I can lock anything I want for whatever I want. Employees do not have 'rights' to access specific client files, especially if they are not even a client of their own departrment. Why does department A need to access department B's client files? Why does employee who is related to client A need to have access to their health file? Etc. 

I am, as part of the mgt team, responsible for ensuring that clients privacy is utmost. Law and agency policy. Employees are curious, employees snoop thinking they will not get caught. You'd be surprised how many infractions healthcare agencies experience at the hands of their employees, regardless of laws and policies in place. It's not disciplinary in nature, it's proactive. 

Rumplestiltskin's picture

I didn't know that was a thing (being able to lock certain people out of certain records.) It's a good idea, to be honest. In the companies where i have worked, people had levels of access, but as far as i knew, anyone could access any file at their particular level of access, if that makes sense. A scheduling clerk could access any file across the organization, but they might not be able to see as much info as, say, a nurse or a doctor.
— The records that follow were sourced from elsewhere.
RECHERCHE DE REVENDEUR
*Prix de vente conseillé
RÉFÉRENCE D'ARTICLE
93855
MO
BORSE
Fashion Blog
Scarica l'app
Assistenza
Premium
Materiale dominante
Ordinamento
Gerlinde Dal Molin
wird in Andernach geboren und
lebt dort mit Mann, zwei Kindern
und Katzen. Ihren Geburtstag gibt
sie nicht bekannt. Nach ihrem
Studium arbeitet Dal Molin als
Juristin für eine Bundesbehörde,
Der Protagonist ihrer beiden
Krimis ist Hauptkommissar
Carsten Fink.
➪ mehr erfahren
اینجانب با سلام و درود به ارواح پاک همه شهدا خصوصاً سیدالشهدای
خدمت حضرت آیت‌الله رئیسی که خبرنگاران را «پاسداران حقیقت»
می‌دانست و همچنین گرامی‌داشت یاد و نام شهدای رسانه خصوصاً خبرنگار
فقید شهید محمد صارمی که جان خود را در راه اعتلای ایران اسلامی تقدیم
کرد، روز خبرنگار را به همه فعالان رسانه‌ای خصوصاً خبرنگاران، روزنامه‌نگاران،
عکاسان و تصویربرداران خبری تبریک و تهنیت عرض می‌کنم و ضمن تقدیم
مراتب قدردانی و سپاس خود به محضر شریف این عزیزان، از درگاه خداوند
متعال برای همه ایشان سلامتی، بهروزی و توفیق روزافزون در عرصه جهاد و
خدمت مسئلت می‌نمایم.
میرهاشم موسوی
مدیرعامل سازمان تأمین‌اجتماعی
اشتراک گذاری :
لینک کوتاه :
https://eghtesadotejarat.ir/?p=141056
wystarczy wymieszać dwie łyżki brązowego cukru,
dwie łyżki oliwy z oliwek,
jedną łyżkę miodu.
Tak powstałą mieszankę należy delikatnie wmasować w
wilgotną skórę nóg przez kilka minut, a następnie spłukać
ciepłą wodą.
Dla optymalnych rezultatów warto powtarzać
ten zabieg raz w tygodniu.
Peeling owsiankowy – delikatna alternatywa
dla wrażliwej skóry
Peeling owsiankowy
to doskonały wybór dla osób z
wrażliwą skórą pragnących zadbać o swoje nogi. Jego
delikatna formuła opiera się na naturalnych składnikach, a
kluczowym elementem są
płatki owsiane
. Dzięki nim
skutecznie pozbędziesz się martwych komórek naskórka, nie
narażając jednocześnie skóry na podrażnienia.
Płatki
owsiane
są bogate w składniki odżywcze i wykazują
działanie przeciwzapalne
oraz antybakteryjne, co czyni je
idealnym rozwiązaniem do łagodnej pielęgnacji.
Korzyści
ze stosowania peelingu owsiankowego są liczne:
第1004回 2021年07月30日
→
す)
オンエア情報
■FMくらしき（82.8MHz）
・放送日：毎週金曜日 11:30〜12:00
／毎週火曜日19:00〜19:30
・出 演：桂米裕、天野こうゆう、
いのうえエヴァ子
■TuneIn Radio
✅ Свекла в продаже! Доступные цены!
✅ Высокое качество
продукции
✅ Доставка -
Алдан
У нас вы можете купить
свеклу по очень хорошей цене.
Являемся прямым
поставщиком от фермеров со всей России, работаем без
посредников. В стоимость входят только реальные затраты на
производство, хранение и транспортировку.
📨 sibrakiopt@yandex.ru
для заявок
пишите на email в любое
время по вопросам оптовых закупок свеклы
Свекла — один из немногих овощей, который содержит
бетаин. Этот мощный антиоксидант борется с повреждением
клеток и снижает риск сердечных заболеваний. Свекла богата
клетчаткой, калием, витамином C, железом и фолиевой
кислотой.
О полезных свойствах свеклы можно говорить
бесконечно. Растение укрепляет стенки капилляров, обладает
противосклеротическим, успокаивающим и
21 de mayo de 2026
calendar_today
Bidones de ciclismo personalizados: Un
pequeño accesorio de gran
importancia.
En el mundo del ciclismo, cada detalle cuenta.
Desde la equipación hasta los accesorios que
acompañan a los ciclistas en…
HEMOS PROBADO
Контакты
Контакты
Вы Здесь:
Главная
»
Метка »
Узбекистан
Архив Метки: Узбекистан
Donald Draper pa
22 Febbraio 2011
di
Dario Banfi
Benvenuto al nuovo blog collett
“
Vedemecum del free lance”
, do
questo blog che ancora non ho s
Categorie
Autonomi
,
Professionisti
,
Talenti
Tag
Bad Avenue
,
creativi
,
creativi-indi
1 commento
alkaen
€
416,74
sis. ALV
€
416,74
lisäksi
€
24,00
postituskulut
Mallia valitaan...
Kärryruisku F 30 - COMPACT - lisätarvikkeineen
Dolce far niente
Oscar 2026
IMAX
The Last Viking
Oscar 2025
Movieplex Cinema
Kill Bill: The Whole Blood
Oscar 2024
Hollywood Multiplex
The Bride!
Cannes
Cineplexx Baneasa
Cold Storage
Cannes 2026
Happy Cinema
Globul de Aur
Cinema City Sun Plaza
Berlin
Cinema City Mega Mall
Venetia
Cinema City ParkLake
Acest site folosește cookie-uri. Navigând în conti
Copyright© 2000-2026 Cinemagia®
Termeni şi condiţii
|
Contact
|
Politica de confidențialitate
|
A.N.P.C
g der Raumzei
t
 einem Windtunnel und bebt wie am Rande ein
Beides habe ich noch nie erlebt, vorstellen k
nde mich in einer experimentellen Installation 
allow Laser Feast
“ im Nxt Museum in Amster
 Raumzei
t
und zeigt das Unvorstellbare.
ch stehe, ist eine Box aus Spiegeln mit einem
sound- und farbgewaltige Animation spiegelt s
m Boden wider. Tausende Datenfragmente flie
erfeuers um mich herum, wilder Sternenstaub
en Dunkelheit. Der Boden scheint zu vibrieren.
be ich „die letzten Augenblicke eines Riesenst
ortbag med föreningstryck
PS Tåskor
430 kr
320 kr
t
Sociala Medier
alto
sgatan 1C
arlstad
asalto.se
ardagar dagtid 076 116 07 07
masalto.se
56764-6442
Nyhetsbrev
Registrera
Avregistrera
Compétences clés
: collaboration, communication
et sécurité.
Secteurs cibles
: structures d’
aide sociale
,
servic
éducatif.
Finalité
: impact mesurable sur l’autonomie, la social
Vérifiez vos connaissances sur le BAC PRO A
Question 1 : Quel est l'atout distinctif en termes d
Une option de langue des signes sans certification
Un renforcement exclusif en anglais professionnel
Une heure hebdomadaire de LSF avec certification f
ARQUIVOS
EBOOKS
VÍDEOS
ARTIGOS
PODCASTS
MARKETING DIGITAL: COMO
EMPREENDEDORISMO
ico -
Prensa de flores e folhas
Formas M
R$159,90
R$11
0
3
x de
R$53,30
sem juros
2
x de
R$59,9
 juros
When i was first starting out about 20 years ago, i heard of someone looking at their old professor's file and laughing. I've also seen people get written up for looking in their own file, which to me is a weird rule, but illustrates that some places are lax and some are extremely secure. If i knew someome had an axe to grind against me and had access to my records, i'd be nervous, too. 

ESMOD's picture

Unless it will limit the employee's ability to do their job... it seems that it would be just fine to keep certain records locked.. especially where there is a potential known conflict of interest, or a request has been made by the subject of the records.  It might be a small inconvenience for the practice to have another worker deal with any issues related to them.. but if it's "possible" in their system.. it should be done if a patient requests it.